## What the task requires
Reproduce all the entries precisely.

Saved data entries
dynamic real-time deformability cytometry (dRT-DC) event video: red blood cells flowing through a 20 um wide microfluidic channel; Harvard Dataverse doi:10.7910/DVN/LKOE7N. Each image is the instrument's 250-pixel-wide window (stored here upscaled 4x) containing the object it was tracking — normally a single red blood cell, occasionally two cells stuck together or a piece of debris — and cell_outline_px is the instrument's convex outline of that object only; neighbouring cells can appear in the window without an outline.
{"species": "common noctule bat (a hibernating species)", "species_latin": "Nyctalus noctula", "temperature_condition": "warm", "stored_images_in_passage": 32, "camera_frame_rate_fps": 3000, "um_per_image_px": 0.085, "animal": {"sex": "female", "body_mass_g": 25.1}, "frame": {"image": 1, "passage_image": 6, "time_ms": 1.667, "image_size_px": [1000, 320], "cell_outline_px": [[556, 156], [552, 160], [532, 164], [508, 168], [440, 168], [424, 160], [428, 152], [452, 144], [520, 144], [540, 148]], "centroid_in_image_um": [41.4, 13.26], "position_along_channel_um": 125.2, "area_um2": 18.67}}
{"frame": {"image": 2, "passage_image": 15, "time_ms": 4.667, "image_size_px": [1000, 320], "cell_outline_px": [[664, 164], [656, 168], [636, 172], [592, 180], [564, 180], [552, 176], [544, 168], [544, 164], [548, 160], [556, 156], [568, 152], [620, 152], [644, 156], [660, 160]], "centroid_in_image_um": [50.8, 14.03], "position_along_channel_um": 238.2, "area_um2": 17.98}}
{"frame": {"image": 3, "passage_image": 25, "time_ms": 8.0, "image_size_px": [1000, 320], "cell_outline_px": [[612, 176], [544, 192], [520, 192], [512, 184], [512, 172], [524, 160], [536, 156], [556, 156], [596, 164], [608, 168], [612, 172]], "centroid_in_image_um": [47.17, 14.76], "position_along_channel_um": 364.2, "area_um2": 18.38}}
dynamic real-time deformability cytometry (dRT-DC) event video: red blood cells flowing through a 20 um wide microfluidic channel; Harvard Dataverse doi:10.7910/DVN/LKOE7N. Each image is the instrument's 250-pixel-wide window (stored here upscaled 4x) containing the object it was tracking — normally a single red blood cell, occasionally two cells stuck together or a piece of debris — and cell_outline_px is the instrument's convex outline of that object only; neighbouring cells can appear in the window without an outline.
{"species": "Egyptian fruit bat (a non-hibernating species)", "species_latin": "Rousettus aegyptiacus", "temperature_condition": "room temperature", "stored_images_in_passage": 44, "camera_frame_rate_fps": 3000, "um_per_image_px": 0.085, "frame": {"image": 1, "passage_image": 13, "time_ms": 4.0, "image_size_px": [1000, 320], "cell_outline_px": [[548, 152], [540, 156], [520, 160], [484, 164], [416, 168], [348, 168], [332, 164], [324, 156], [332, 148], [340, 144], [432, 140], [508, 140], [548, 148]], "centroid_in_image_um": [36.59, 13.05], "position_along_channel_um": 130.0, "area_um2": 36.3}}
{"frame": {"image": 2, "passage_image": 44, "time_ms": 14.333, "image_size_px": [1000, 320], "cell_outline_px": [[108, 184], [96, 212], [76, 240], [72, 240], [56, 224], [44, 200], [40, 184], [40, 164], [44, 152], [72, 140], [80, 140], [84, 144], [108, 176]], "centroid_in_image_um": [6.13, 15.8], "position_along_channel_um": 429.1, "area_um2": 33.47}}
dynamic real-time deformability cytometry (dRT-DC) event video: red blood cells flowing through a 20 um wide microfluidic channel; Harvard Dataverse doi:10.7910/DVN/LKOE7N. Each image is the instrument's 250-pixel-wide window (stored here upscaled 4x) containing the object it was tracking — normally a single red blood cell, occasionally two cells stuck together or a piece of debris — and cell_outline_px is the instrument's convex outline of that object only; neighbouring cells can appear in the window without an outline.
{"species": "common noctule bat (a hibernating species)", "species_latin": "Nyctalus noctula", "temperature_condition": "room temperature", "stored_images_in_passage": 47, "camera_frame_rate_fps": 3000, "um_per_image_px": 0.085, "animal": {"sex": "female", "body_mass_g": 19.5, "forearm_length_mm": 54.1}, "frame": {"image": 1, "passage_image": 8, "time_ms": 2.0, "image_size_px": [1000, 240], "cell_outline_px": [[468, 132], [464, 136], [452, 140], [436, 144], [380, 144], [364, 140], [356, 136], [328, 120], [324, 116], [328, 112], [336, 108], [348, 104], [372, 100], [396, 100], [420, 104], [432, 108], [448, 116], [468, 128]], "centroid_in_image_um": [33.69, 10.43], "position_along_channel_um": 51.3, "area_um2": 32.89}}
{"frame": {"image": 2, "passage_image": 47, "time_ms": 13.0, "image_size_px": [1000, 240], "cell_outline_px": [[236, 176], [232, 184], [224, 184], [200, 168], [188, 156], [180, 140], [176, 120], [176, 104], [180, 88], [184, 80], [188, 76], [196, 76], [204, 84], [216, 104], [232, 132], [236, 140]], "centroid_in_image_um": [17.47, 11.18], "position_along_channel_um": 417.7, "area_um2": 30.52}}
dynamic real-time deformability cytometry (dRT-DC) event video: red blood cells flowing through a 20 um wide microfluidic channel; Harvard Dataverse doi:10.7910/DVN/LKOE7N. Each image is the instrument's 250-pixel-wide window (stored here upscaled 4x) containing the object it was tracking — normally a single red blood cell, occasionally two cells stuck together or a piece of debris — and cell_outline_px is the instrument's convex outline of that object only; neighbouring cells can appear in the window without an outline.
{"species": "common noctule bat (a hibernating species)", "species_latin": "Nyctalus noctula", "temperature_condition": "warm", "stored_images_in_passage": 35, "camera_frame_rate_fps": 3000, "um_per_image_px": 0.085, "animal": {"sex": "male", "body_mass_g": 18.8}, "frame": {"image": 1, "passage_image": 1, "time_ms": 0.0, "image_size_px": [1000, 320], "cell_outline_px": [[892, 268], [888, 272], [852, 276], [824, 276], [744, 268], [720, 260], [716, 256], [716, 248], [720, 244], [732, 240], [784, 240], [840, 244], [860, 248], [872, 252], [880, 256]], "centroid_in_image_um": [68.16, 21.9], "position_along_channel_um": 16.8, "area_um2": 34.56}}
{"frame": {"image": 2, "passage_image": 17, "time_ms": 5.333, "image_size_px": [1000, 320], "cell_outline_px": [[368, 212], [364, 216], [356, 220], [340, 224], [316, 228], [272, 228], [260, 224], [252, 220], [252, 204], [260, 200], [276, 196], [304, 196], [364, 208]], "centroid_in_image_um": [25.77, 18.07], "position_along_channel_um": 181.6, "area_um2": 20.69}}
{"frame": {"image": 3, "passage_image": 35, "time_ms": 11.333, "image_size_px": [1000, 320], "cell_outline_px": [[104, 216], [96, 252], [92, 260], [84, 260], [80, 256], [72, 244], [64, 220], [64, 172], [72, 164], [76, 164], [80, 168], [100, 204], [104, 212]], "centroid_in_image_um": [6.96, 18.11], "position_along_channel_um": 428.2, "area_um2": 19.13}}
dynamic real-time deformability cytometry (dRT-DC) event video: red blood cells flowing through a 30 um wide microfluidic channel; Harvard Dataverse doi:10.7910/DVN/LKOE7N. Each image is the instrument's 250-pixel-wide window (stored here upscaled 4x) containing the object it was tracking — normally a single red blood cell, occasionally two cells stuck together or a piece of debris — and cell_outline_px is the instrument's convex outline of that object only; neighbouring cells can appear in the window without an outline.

## Solution for this exercise
dynamic real-time deformability cytometry (dRT-DC) event video: red blood cells flowing through a 20 um wide microfluidic channel; Harvard Dataverse doi:10.7910/DVN/LKOE7N. Each image is the instrument's 250-pixel-wide window (stored here upscaled 4x) containing the object it was tracking — normally a single red blood cell, occasionally two cells stuck together or a piece of debris — and cell_outline_px is the instrument's convex outline of that object only; neighbouring cells can appear in the window without an outline.
{"species": "common noctule bat (a hibernating species)", "species_latin": "Nyctalus noctula", "temperature_condition": "warm", "stored_images_in_passage": 32, "camera_frame_rate_fps": 3000, "um_per_image_px": 0.085, "animal": {"sex": "female", "body_mass_g": 25.1}, "frame": {"image": 1, "passage_image": 6, "time_ms": 1.667, "image_size_px": [1000, 320], "cell_outline_px": [[556, 156], [552, 160], [532, 164], [508, 168], [440, 168], [424, 160], [428, 152], [452, 144], [520, 144], [540, 148]], "centroid_in_image_um": [41.4, 13.26], "position_along_channel_um": 125.2, "area_um2": 18.67}}
{"frame": {"image": 2, "passage_image": 15, "time_ms": 4.667, "image_size_px": [1000, 320], "cell_outline_px": [[664, 164], [656, 168], [636, 172], [592, 180], [564, 180], [552, 176], [544, 168], [544, 164], [548, 160], [556, 156], [568, 152], [620, 152], [644, 156], [660, 160]], "centroid_in_image_um": [50.8, 14.03], "position_along_channel_um": 238.2, "area_um2": 17.98}}
{"frame": {"image": 3, "passage_image": 25, "time_ms": 8.0, "image_size_px": [1000, 320], "cell_outline_px": [[612, 176], [544, 192], [520, 192], [512, 184], [512, 172], [524, 160], [536, 156], [556, 156], [596, 164], [608, 168], [612, 172]], "centroid_in_image_um": [47.17, 14.76], "position_along_channel_um": 364.2, "area_um2": 18.38}}
dynamic real-time deformability cytometry (dRT-DC) event video: red blood cells flowing through a 20 um wide microfluidic channel; Harvard Dataverse doi:10.7910/DVN/LKOE7N. Each image is the instrument's 250-pixel-wide window (stored here upscaled 4x) containing the object it was tracking — normally a single red blood cell, occasionally two cells stuck together or a piece of debris — and cell_outline_px is the instrument's convex outline of that object only; neighbouring cells can appear in the window without an outline.
{"species": "Egyptian fruit bat (a non-hibernating species)", "species_latin": "Rousettus aegyptiacus", "temperature_condition": "room temperature", "stored_images_in_passage": 44, "camera_frame_rate_fps": 3000, "um_per_image_px": 0.085, "frame": {"image": 1, "passage_image": 13, "time_ms": 4.0, "image_size_px": [1000, 320], "cell_outline_px": [[548, 152], [540, 156], [520, 160], [484, 164], [416, 168], [348, 168], [332, 164], [324, 156], [332, 148], [340, 144], [432, 140], [508, 140], [548, 148]], "centroid_in_image_um": [36.59, 13.05], "position_along_channel_um": 130.0, "area_um2": 36.3}}
{"frame": {"image": 2, "passage_image": 44, "time_ms": 14.333, "image_size_px": [1000, 320], "cell_outline_px": [[108, 184], [96, 212], [76, 240], [72, 240], [56, 224], [44, 200], [40, 184], [40, 164], [44, 152], [72, 140], [80, 140], [84, 144], [108, 176]], "centroid_in_image_um": [6.13, 15.8], "position_along_channel_um": 429.1, "area_um2": 33.47}}
dynamic real-time deformability cytometry (dRT-DC) event video: red blood cells flowing through a 20 um wide microfluidic channel; Harvard Dataverse doi:10.7910/DVN/LKOE7N. Each image is the instrument's 250-pixel-wide window (stored here upscaled 4x) containing the object it was tracking — normally a single red blood cell, occasionally two cells stuck together or a piece of debris — and cell_outline_px is the instrument's convex outline of that object only; neighbouring cells can appear in the window without an outline.
{"species": "common noctule bat (a hibernating species)", "species_latin": "Nyctalus noctula", "temperature_condition": "room temperature", "stored_images_in_passage": 47, "camera_frame_rate_fps": 3000, "um_per_image_px": 0.085, "animal": {"sex": "female", "body_mass_g": 19.5, "forearm_length_mm": 54.1}, "frame": {"image": 1, "passage_image": 8, "time_ms": 2.0, "image_size_px": [1000, 240], "cell_outline_px": [[468, 132], [464, 136], [452, 140], [436, 144], [380, 144], [364, 140], [356, 136], [328, 120], [324, 116], [328, 112], [336, 108], [348, 104], [372, 100], [396, 100], [420, 104], [432, 108], [448, 116], [468, 128]], "centroid_in_image_um": [33.69, 10.43], "position_along_channel_um": 51.3, "area_um2": 32.89}}
{"frame": {"image": 2, "passage_image": 47, "time_ms": 13.0, "image_size_px": [1000, 240], "cell_outline_px": [[236, 176], [232, 184], [224, 184], [200, 168], [188, 156], [180, 140], [176, 120], [176, 104], [180, 88], [184, 80], [188, 76], [196, 76], [204, 84], [216, 104], [232, 132], [236, 140]], "centroid_in_image_um": [17.47, 11.18], "position_along_channel_um": 417.7, "area_um2": 30.52}}
dynamic real-time deformability cytometry (dRT-DC) event video: red blood cells flowing through a 20 um wide microfluidic channel; Harvard Dataverse doi:10.7910/DVN/LKOE7N. Each image is the instrument's 250-pixel-wide window (stored here upscaled 4x) containing the object it was tracking — normally a single red blood cell, occasionally two cells stuck together or a piece of debris — and cell_outline_px is the instrument's convex outline of that object only; neighbouring cells can appear in the window without an outline.
{"species": "common noctule bat (a hibernating species)", "species_latin": "Nyctalus noctula", "temperature_condition": "warm", "stored_images_in_passage": 35, "camera_frame_rate_fps": 3000, "um_per_image_px": 0.085, "animal": {"sex": "male", "body_mass_g": 18.8}, "frame": {"image": 1, "passage_image": 1, "time_ms": 0.0, "image_size_px": [1000, 320], "cell_outline_px": [[892, 268], [888, 272], [852, 276], [824, 276], [744, 268], [720, 260], [716, 256], [716, 248], [720, 244], [732, 240], [784, 240], [840, 244], [860, 248], [872, 252], [880, 256]], "centroid_in_image_um": [68.16, 21.9], "position_along_channel_um": 16.8, "area_um2": 34.56}}
{"frame": {"image": 2, "passage_image": 17, "time_ms": 5.333, "image_size_px": [1000, 320], "cell_outline_px": [[368, 212], [364, 216], [356, 220], [340, 224], [316, 228], [272, 228], [260, 224], [252, 220], [252, 204], [260, 200], [276, 196], [304, 196], [364, 208]], "centroid_in_image_um": [25.77, 18.07], "position_along_channel_um": 181.6, "area_um2": 20.69}}
{"frame": {"image": 3, "passage_image": 35, "time_ms": 11.333, "image_size_px": [1000, 320], "cell_outline_px": [[104, 216], [96, 252], [92, 260], [84, 260], [80, 256], [72, 244], [64, 220], [64, 172], [72, 164], [76, 164], [80, 168], [100, 204], [104, 212]], "centroid_in_image_um": [6.96, 18.11], "position_along_channel_um": 428.2, "area_um2": 19.13}}
dynamic real-time deformability cytometry (dRT-DC) event video: red blood cells flowing through a 30 um wide microfluidic channel; Harvard Dataverse doi:10.7910/DVN/LKOE7N. Each image is the instrument's 250-pixel-wide window (stored here upscaled 4x) containing the object it was tracking — normally a single red blood cell, occasionally two cells stuck together or a piece of debris — and cell_outline_px is the instrument's convex outline of that object only; neighbouring cells can appear in the window without an outline.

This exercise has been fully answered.